Reproduce every one of the records below word for word, leaving out the pictures.

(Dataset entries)
■ ■ ■

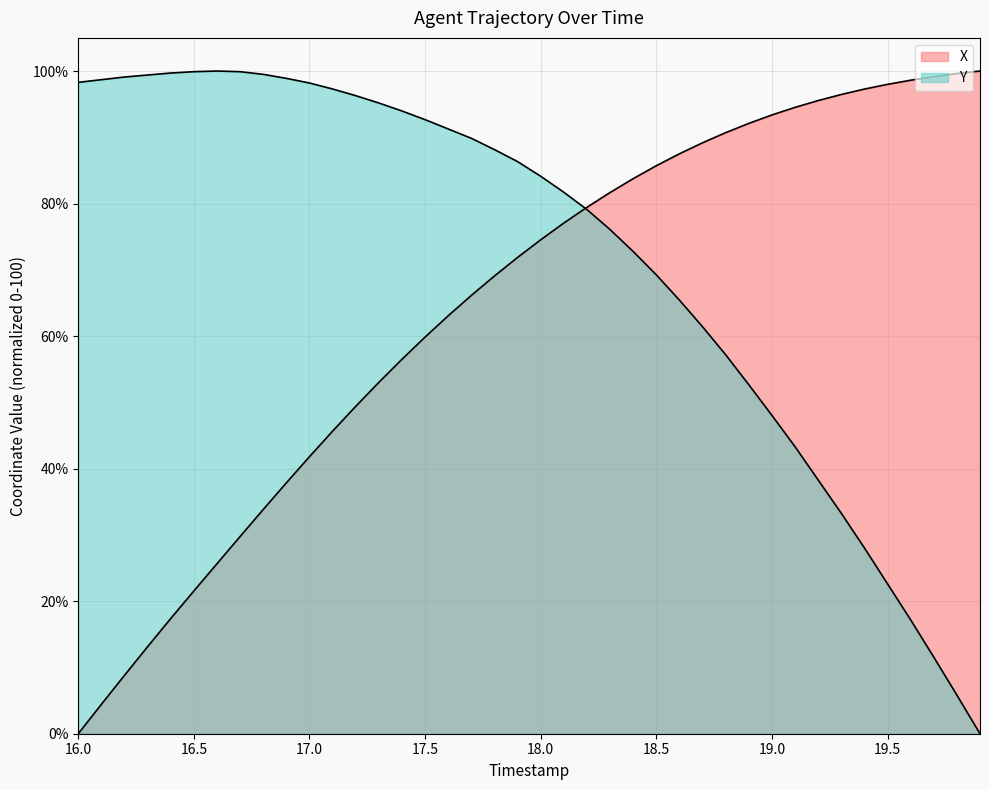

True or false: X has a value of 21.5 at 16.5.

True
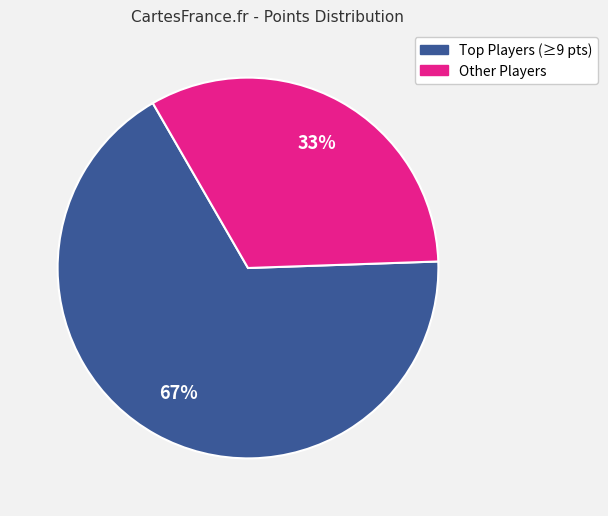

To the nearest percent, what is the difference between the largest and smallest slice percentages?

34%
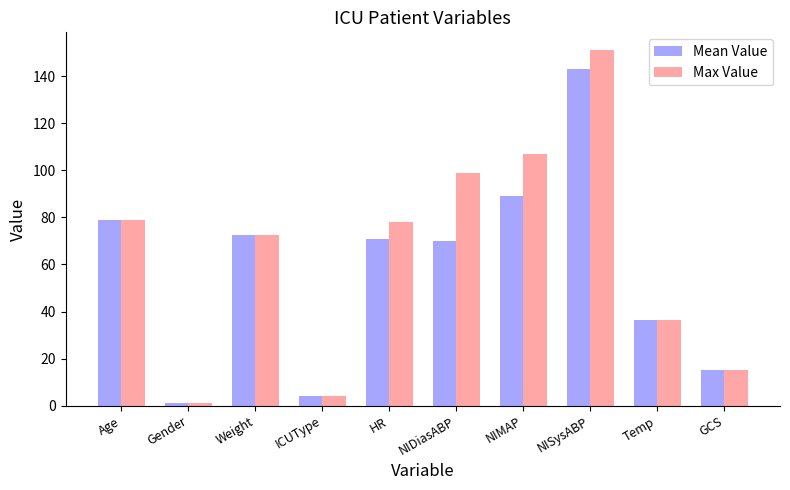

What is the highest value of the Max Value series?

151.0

■ ■ ■

[RESPONSE FOR THIS EXERCISE]
True or false: X has a value of 21.5 at 16.5.

True

To the nearest percent, what is the difference between the largest and smallest slice percentages?

34%

What is the highest value of the Max Value series?

151.0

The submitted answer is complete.